The following commentary does not necessarily reflect the views of AgWeb or Farm Journal Media. The opinions expressed below are the author's own.
Our editors spend some time roaming the web looking for stuff cattle people and others in agriculture might find useful or entertaining.
Many of the best westerns have been based on the good ole boys chasing down the bad guys. Those nefarious fellas were generally involved in cattle rustling and nowadays it has resulted in a pretty hefty payday thanks to record high beef prices. Modern day criminals aren't just doing it to get rich; they're also funding other illegal activities like using meth. ABC News' Nightline went out with chief agent Jerry Flowers of the Oklahoma Department of Agriculture's law enforcement division and his posse to find two cattle thieves who weren't smart enough to use aliases like Breaking Bad's chemistry teacher turned meth dealer Walter White, aka Heisenberg.

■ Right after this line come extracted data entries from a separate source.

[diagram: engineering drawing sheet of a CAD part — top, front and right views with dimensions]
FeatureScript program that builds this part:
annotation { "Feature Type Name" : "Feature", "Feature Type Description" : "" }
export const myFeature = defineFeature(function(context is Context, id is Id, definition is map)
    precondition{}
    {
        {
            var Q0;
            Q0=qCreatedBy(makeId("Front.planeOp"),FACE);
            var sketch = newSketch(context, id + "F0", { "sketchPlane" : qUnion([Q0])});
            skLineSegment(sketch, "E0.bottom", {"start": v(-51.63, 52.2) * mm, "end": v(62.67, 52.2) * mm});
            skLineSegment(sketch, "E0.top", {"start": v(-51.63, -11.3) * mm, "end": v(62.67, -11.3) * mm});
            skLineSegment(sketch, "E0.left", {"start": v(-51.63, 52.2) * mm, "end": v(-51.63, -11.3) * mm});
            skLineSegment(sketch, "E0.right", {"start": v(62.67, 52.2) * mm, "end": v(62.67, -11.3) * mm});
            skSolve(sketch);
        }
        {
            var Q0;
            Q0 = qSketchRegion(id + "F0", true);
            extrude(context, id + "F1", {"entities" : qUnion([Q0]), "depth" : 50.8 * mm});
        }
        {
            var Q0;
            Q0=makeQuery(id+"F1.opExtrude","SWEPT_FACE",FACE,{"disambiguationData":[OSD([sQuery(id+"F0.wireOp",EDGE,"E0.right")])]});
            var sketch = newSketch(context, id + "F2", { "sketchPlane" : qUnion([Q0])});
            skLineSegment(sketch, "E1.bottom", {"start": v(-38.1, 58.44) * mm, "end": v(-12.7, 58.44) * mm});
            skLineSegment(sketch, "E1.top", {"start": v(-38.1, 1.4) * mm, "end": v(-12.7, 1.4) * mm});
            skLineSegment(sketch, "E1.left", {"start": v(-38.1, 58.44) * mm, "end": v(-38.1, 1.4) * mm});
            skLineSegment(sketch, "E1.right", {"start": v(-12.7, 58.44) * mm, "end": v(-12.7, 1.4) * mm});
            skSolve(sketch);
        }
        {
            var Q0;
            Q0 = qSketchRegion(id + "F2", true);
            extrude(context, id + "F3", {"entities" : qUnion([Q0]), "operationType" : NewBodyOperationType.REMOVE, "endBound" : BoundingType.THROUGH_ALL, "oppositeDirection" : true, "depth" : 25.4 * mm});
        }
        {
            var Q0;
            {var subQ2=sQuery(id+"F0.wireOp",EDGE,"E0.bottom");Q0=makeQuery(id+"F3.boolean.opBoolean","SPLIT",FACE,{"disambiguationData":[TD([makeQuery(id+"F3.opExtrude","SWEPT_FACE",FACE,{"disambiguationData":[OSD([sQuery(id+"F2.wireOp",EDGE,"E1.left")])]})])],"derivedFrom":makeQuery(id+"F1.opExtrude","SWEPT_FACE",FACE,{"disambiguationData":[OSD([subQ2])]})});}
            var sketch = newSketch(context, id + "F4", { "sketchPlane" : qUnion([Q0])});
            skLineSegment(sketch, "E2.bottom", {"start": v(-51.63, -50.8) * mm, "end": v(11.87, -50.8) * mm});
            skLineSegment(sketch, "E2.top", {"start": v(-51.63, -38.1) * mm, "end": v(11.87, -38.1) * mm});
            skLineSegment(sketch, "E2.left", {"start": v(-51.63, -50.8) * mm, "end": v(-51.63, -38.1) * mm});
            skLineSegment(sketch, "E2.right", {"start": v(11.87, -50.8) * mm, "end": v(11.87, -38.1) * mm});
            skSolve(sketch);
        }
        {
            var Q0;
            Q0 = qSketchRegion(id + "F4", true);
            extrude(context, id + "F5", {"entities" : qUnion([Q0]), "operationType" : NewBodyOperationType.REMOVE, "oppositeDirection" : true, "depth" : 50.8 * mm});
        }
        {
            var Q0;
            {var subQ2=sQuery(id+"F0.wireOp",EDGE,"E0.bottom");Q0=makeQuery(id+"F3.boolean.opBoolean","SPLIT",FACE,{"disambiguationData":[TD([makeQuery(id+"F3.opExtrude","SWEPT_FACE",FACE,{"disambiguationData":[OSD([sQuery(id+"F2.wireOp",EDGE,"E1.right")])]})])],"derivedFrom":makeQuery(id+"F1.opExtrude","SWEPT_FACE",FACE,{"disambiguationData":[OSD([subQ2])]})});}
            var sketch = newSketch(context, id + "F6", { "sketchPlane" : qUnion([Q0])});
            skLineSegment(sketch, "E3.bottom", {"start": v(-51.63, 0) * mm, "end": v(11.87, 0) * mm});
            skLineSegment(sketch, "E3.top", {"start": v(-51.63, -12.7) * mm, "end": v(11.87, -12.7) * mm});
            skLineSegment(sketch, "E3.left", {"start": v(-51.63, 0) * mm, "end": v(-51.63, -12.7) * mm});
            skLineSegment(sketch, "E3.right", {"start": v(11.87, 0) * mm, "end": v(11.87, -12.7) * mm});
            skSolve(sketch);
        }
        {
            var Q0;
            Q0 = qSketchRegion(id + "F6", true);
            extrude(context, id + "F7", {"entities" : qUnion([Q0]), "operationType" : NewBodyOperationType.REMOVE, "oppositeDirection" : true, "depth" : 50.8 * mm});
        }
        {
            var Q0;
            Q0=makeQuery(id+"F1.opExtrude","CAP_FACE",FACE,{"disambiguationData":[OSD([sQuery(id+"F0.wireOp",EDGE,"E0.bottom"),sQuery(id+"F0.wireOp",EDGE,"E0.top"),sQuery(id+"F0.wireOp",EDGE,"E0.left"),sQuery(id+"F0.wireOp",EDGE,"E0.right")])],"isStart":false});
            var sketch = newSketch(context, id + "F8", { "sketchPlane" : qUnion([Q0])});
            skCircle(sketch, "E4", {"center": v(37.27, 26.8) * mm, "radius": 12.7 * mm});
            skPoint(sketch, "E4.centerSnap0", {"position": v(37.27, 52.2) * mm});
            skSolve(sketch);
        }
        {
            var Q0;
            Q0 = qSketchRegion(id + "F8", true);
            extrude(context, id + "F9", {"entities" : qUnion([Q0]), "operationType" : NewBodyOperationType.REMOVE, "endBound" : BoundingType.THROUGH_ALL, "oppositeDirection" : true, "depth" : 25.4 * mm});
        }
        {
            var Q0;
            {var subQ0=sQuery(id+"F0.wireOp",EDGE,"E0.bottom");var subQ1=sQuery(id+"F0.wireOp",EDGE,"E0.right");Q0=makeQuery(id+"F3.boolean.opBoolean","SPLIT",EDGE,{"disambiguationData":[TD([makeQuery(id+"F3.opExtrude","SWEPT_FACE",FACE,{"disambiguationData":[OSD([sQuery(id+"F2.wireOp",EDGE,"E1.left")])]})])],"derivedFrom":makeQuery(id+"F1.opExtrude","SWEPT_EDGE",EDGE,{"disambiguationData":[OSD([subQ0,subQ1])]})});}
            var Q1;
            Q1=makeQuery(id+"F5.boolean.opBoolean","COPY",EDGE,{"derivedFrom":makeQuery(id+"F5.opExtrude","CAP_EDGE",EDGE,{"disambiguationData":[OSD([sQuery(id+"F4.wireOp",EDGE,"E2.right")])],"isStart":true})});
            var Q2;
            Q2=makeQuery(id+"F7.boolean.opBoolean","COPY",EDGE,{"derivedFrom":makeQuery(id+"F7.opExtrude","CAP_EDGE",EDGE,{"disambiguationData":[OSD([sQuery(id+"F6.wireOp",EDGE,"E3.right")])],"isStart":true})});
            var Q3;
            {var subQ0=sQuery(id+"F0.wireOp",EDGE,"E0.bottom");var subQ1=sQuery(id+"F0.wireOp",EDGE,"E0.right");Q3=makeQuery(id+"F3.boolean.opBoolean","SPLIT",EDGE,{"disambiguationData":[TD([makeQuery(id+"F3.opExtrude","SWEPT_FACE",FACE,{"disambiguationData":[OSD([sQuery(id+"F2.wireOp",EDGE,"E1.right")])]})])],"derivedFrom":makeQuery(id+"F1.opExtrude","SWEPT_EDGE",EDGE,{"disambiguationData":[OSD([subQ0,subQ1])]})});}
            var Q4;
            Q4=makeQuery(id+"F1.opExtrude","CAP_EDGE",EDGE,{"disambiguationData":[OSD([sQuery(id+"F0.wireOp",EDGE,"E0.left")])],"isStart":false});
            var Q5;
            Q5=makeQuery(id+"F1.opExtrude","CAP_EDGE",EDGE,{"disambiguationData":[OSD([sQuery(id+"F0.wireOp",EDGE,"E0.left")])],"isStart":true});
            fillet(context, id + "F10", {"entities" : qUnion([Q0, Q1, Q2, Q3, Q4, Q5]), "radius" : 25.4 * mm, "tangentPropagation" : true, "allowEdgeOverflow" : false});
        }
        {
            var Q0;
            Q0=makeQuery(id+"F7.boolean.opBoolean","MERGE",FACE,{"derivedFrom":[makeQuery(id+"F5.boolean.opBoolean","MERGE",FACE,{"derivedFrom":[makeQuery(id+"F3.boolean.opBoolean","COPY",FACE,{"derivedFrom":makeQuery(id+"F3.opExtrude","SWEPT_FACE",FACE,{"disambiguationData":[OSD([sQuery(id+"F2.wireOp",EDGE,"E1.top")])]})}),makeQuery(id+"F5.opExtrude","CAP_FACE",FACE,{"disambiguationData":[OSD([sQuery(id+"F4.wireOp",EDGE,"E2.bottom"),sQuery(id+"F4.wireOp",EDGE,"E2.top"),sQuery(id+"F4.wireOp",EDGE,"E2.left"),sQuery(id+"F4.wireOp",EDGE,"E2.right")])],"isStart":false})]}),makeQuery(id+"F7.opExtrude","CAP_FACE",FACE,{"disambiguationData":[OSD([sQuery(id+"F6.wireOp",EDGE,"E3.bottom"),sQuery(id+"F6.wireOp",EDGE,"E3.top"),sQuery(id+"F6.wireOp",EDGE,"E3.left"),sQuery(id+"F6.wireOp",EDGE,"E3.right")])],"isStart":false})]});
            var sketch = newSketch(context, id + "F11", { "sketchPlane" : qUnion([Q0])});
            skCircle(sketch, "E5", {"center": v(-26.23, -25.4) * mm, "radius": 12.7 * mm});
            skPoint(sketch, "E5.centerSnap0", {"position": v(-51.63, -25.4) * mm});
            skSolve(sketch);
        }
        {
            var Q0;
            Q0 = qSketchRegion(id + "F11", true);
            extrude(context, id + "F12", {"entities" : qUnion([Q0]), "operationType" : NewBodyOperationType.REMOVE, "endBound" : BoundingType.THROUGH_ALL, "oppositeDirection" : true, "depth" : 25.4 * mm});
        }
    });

Dairies and feedlots have a lot in common. Both operations feed cattle on a regular basis throughout the day. Both are trying to maximize production. But what happens to a dairy barn once it has outlived its use for cows? In Wisconsin, extension livestock facilities specialist David Kammel is recommending that those barn doors be opened up to the possibility of feeding steers. We think Kammel offers up some good food for thought to chew on including a crowding tub made out of an old Harvestore silo and a bunker silo repurposed as a windbreak.
Cattle have a lot of different job titles across the world. Bucking bulls are athletes. Oxen used as draft animals can be seen as farmers. The Hindu religion views cows as sacred, so priest might be a good fit too. Firefighter could soon be added to that list of job qualifications thanks to an experiment being performed in Australia. Cattle will be grazed in the high country of Victoria on government land and the study will see if there is an impact on fuel loads to reduce bush fires.
Compared to this time last year feeder profits are looking outstanding. Cattle lost feedlots $54 per head a year ago, now they're making $233 off each calf. What a difference a year makes.
But just last week feeders were making $50 per head more at nearly $285, almost twice what they made the previous month.